The Limited
- Company type: Private
- Industry: Clothing
- Founded: 1963; 63 years ago Upper Arlington, Ohio, U.S.
- Headquarters: Charlotte, North Carolina
- Products: Shirts/tops, pants, denim, jackets, sweaters, skirts, dresses, and accessories
- Parent: Sycamore Partners
- Website: https://www.lb.com

= The Limited =

American clothing brand

The Limited is an American clothing brand sold exclusively through Belk. The Limited began with operating retail stores between the early 1960s and the late 2010s. In 2017, it became a brand owned by the private equity firm Sycamore Partners.

==History==
Bella Cabakoff was born in Williamsburg, Brooklyn and moved to Columbus, Ohio as a toddler. At 21, she became the youngest buyer for the Lazarus department store chain. In 1951, after spending over 20 years with Lazarus, she and her husband Harry Wexner opened a women's clothing store named Leslie's (after their son) on State Street. This store became the training ground for Leslie Wexner. In 1963, he borrowed $5,000 from his aunt and $5,000 from the bank and opened a store at the Kingsdale Shopping Center in Upper Arlington. This store was named "The Limited" because the store focused on clothing for younger women, unlike his parents' general merchandise store. Later in 1964, Bella and Harry closed their store to join their son in his venture.

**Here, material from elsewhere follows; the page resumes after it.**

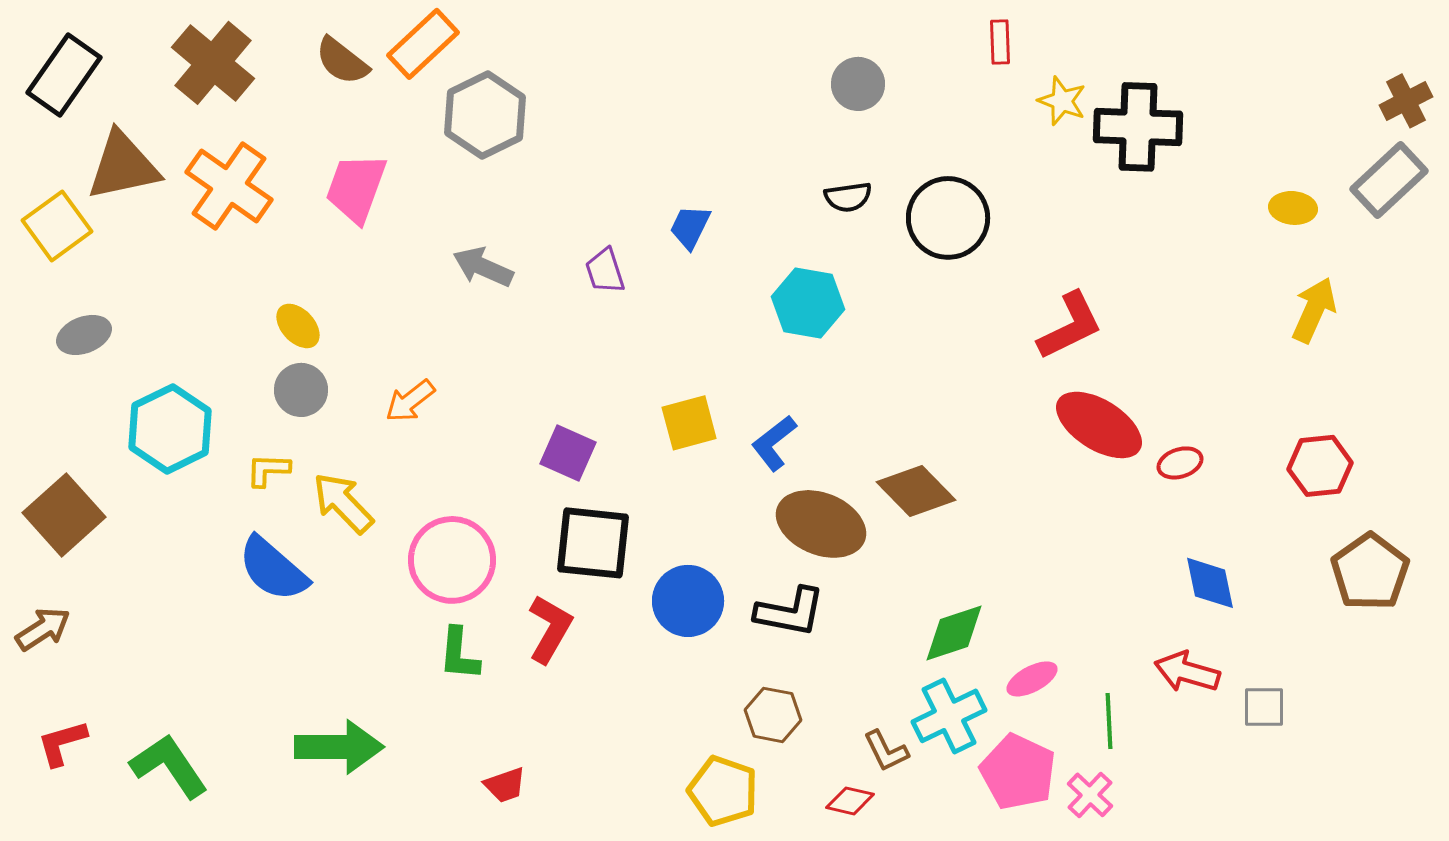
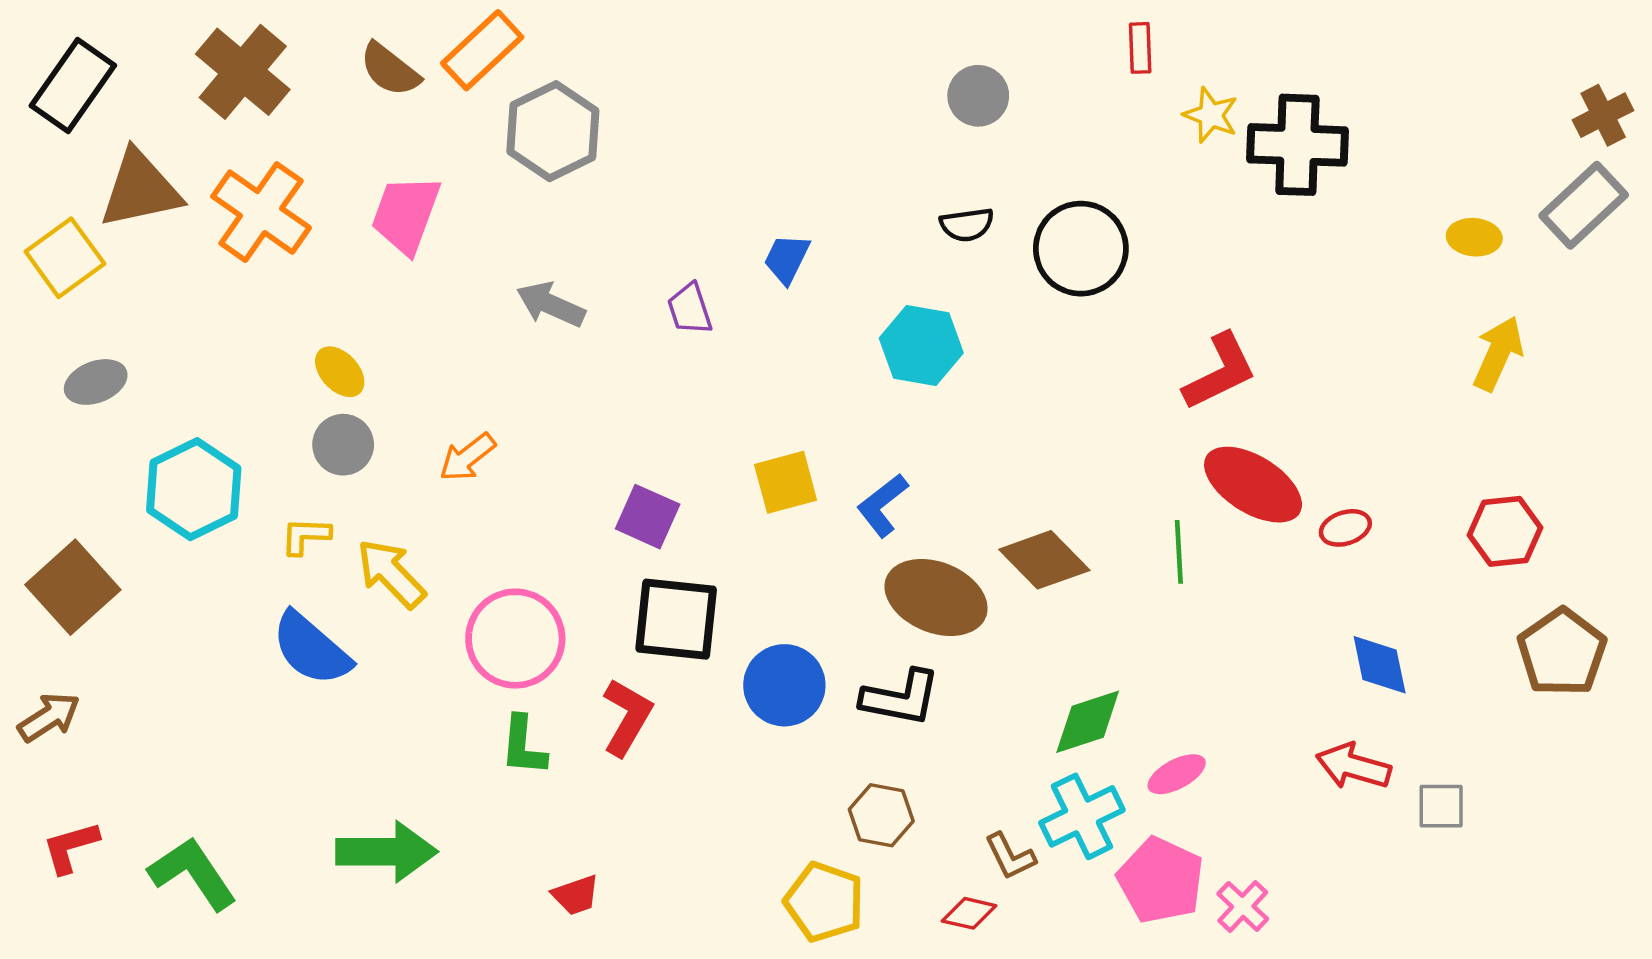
green line: (1109, 721) -> (1179, 552), moved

The original board consisted of only the three family members and longtime friend of Harry and Bella, Jim Waldron (who served as senior vice president): Bella Wexner (who served as secretary until her death in 2001), Harry as chairman (who served until his death in 1975), and Leslie, who succeeded his father as the chairman and later became CEO. He and his family continue to control 17% of LTD. In 1969, Wexner took Limited Brands public, listed as LTD on the NYSE. In 1977, The Limited moved into its main headquarters on Morse Road in Columbus. In 2009, most headquarters operations moved to New Albany, Ohio.

The 1980s started a string of acquisitions: In 1982, the Victoria's Secret brand, store, and catalogue were purchased from Roy Raymond for $1 million (~$ in ). Also in 1982, 207 Lane Bryant stores were purchased. In 1985, the exclusive Henri Bendel store on Fifth Avenue in New York City was purchased for $10 million and 798 Lerner stores for $297 million. Finally, in 1988, 25 Abercrombie & Fitch stores were purchased for $46 million (~$ in ). The Limited then ended its ownership of the A&F brand in 1996, when it was spun off into a publicly traded company. In 1980, Limited founded Limited Express, later known simply as Express.

The 1990s included the initial development of the Limited Too (which was renamed Justice in 2008), Bath & Body Works, Structure, and Victoria's Secret Beauty. Galyan's, a sporting goods store, was also purchased. Later in 1998, several Bath & Body Works stores were converted to The White Barn Candle Company stores to begin a home fragrance brand.

On August 3, 2007, Limited Brands transferred 75% ownership of its flagship Limited chain to buyout firm Sun Capital Partners Inc. In 2010, the remaining shares were sold to Sun Capital Partners Inc.

In 2013, Diane Ellis, president and chief operating officer of Brooks Brothers, became the CEO of The Limited. In October 2016, after a series of challenges, she oversaw the closing of The Limited's New York design studio, and eventually left to join Chico's, leaving CFO John Buell to serve as interim CEO.

In January 2017, The Limited announced that the brand was exploring a potential sale with potential suitors, the brand said it would continue to sell apparel through its digital store.

In February 2017, the brand was purchased by Sycamore Partners. The Limited began being sold exclusively at Belk, Inc., a Southern department store in the Sycamore portfolio. The Limited products are also available for purchase through Belk online.

On February 23, 2021, it was announced that Belk, which was the only remnant of The Limited left, had filed Chapter 11 bankruptcy in Houston, the first step in an organization plan that would allow Belk's owner Sycamore Partners to cede a large stake in the company to its lenders while maintaining control of the company. On February 24, Belk was successfully able to emerge from bankruptcy, and The Limited is still currently being sold at Belk as of 2023.